## REQUEST 1
In the biography of Robert E. Whelan, where did he earn his Juris Doctor?

## STUDY TEXT
▬▬▬▬▬▬

Robert E. Whelan is a retired Justice of the Supreme Court of New York 8th Judicial District as well as the former Comptroller of Buffalo, New York from 1976 to 1989.

Early life
Whelan was born in Buffalo, New York and was the seventh of ten children. His father, Robert J. Whelan, was a Buffalo policeman who attained the rank of Assistant Chief of Detectives. His mother, Margaret Whelan (née Southard), was a stay-at-home mother who raised ten children. His great-grandfather, James Whelan, who came from Ireland, was a Buffalo attorney who worked in the same law firm as Grover Cleveland. Whelan attended Canisius College for his bachelor's degree, graduating with honors, before he attended the University of Buffalo for his Juris Doctor.

Public life and career
Whelan, at 32, was the youngest ever elected as Buffalo's Chief Fiscal officer, where he served for an unprecedented four terms; something no one before or since has done. During Whelan's four terms in office as Comptroller, he led the efforts and oversaw their storing of Buffalo's fiscal integrity after inheriting a $35 million deficit that caused the city to lose its credit rating. He restored and improved the city's credit rating, and achieved fourteen consecutive years of city financial results ending in the black. He also introduced innovative financial and data processing mechanisms in the early 1980s. He was the first to secure negotiated bond legislation from the governor and state legislature; the first in the nation to do so. The Buffalo Water Authority's financing technique was made a reality due to his efforts. During his tenure, he negotiated and sold close to $1 billion in the city of Buffalo's long and short term borrowing. Whelan successfully achieved bond sales for the Buffalo Sewer Authority in excess of $300 million.

Tim Russert
One of many of Whelan's career successes was of his former "protege", NBC's Meet the Press, Tim Russert. Whelan befriended Russert when the Buffalo native had just returned to Buffalo in 1972 after he graduated from John Carroll University. At Whelan's initiative, Russert was hired in the office, of then, City Comptroller; George D. O'Connell. During Russert's law school years, Whelan secured summer employment for him. In 1977, Russert was hired as the first Buffalo Office Manager for Senator Daniel Patrick Moynihan at Whelan's recommendation. As Western New York's coordinator of Moynihan's first campaign, Whelan saw to it that Russert was closely involved in the inner-workings of the campaign. From there Russert moved on his own to his successes with Governor Mario Cuomo, NBC News, and later as host of NBC's "Meet the Press". They remained close friends until Russert's death in 2008.

▬▬▬▬▬▬

## INPUT DATA
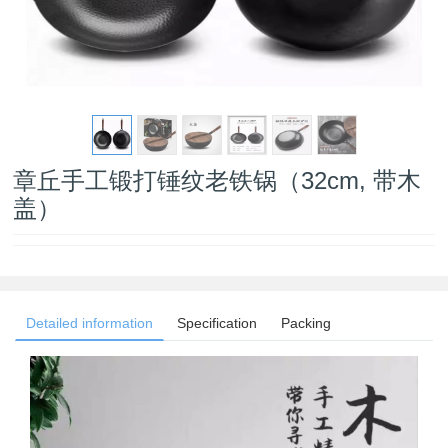
章丘手工锻打锤纹老铁锅（32cm, 带木
盖）
Detailed information
Specification
Packing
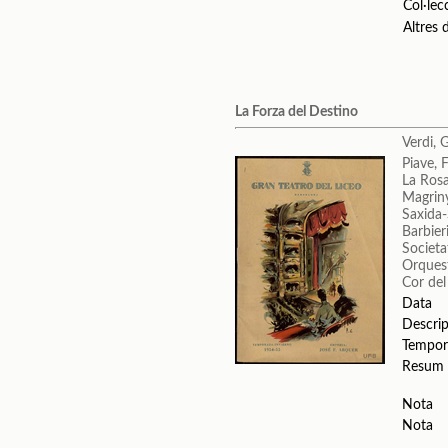
Col·lec
Altres
La Forza del Destino
Verdi, 
Piave, 
La Ros
Magrin
Saxida-
Barbieri
Societa
Orquest
Cor del
Data
Descrip
Tempor
Resum
Nota
Nota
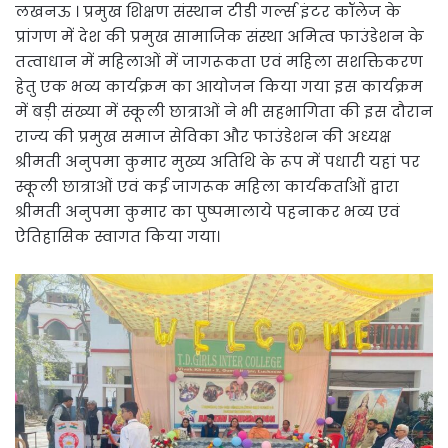
लखनऊ । प्रमुख शिक्षण संस्थान टीडी गर्ल्स इंटर कॉलेज के
प्रांगण में देश की प्रमुख सामाजिक संस्था अमित्व फाउंडेशन के
तत्वाधान में महिलाओं में जागरूकता एवं महिला सशक्तिकरण
हेतु एक भव्य कार्यक्रम का आयोजन किया गया इस कार्यक्रम
में बड़ी संख्या में स्कूली छात्राओं ने भी सहभागिता की इस दौरान
राज्य की प्रमुख समाज सेविका और फाउंडेशन की अध्यक्ष
श्रीमती अनुपमा कुमार मुख्य अतिथि के रूप में पधारी यहां पर
स्कूली छात्राओं एवं कई जागरूक महिला कार्यकर्ताओं द्वारा
श्रीमती अनुपमा कुमार का पुष्पमालाये पहनाकर भव्य एवं
ऐतिहासिक स्वागत किया गया।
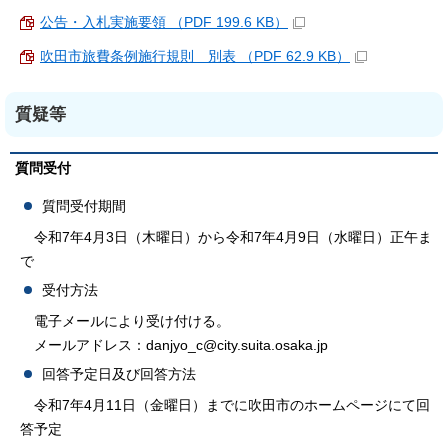
公告・入札実施要領 （PDF 199.6 KB）
吹田市旅費条例施行規則 別表 （PDF 62.9 KB）
質疑等
質問受付
質問受付期間
令和7年4月3日（木曜日）から令和7年4月9日（水曜日）正午ま
で
受付方法
電子メールにより受け付ける。
メールアドレス：danjyo_c@city.suita.osaka.jp
回答予定日及び回答方法
令和7年4月11日（金曜日）までに吹田市のホームページにて回
答予定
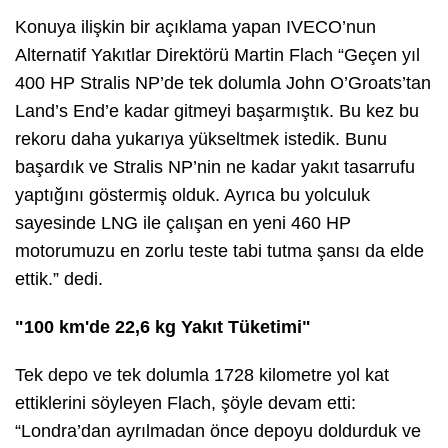
Konuya ilişkin bir açıklama yapan IVECO’nun
Alternatif Yakıtlar Direktörü Martin Flach “Geçen yıl
400 HP Stralis NP’de tek dolumla John O’Groats’tan
Land’s End’e kadar gitmeyi başarmıştık. Bu kez bu
rekoru daha yukarıya yükseltmek istedik. Bunu
başardık ve Stralis NP’nin ne kadar yakıt tasarrufu
yaptığını göstermiş olduk. Ayrıca bu yolculuk
sayesinde LNG ile çalışan en yeni 460 HP
motorumuzu en zorlu teste tabi tutma şansı da elde
ettik.” dedi.
"100 km'de 22,6 kg Yakıt Tüketimi"
Tek depo ve tek dolumla 1728 kilometre yol kat
ettiklerini söyleyen Flach, şöyle devam etti:
“Londra’dan ayrılmadan önce depoyu doldurduk ve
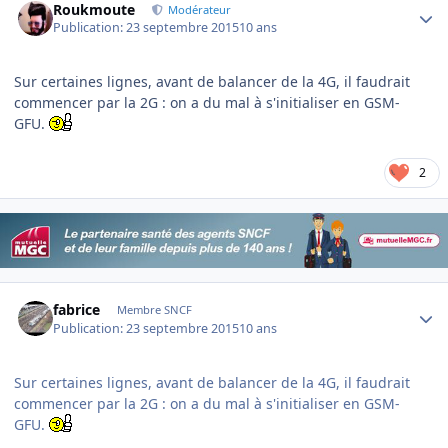
Roukmoute
Modérateur
Publication:
23 septembre 2015
10 ans
Sur certaines lignes, avant de balancer de la 4G, il faudrait
commencer par la 2G : on a du mal à s'initialiser en GSM-
GFU.
2
Author stats
fabrice
Membre SNCF
Publication:
23 septembre 2015
10 ans
Sur certaines lignes, avant de balancer de la 4G, il faudrait
commencer par la 2G : on a du mal à s'initialiser en GSM-
GFU.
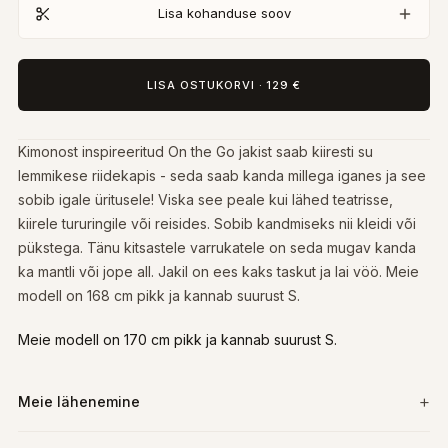
Lisa kohanduse soov
LISA OSTUKORVI
·
129 €
Kimonost inspireeritud On the Go jakist saab kiiresti su
lemmikese riidekapis - seda saab kanda millega iganes ja see
sobib igale üritusele! Viska see peale kui lähed teatrisse,
kiirele tururingile või reisides. Sobib kandmiseks nii kleidi või
pükstega. Tänu kitsastele varrukatele on seda mugav kanda
ka mantli või jope all. Jakil on ees kaks taskut ja lai vöö. Meie
modell on 168 cm pikk ja kannab suurust S.
Meie modell on 170 cm pikk ja kannab suurust S.
Meie lähenemine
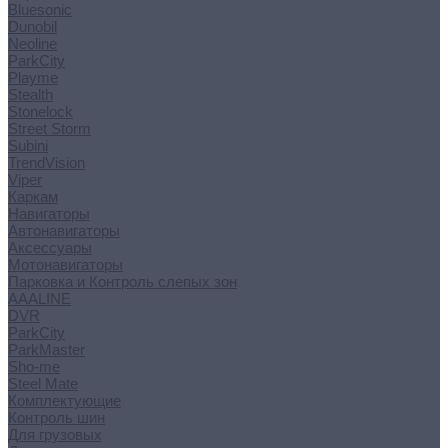
Bluesonic
Dunobil
Neoline
ParkCity
Playme
Stealth
Stonelock
Street Storm
Subini
TrendVision
Viper
Каркам
Навигаторы
Автонавигаторы
Аксессуары
Мотонавигаторы
Парковка и Контроль слепых зон
AAALINE
DVR
ParkCity
ParkMaster
Sho-me
Steel Mate
Комплектующие
Контроль шин
Для грузовых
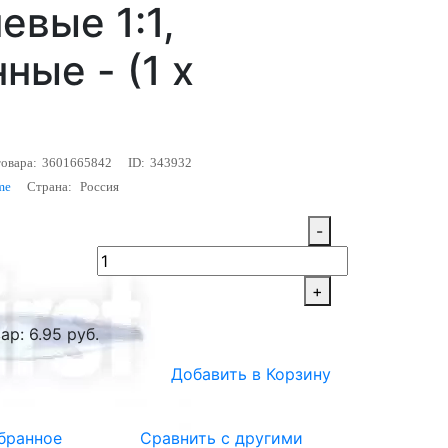
евые 1:1,
ные - (1 х
овара:
3601665842
ID:
343932
me
Страна:
Россия
-
+
ар: 6.95 руб.
Добавить в Корзину
бранное
Сравнить с другими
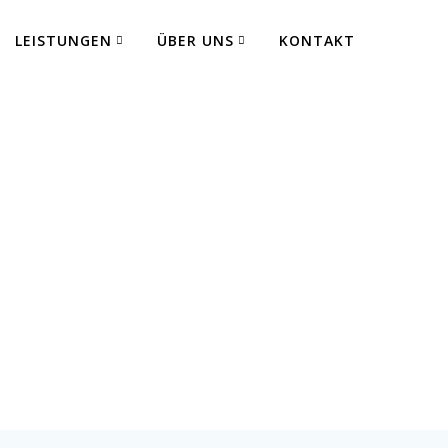
LEISTUNGEN
ÜBER UNS
KONTAKT
 Fertigung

▬▬▬▬▬▬

## REQUEST 2
Write out, as a numbered list, the record lines that begin at the line containing "लखनऊ । प्रमुख" and end after the line containing "राज्य की प्रमुख", skipping any blank lines.

## EXERCISE ANSWER 1
The University of Buffalo.

## EXERCISE ANSWER 2
1. लखनऊ । प्रमुख शिक्षण संस्थान टीडी गर्ल्स इंटर कॉलेज के
2. प्रांगण में देश की प्रमुख सामाजिक संस्था अमित्व फाउंडेशन के
3. तत्वाधान में महिलाओं में जागरूकता एवं महिला सशक्तिकरण
4. हेतु एक भव्य कार्यक्रम का आयोजन किया गया इस कार्यक्रम
5. में बड़ी संख्या में स्कूली छात्राओं ने भी सहभागिता की इस दौरान
6. राज्य की प्रमुख समाज सेविका और फाउंडेशन की अध्यक्ष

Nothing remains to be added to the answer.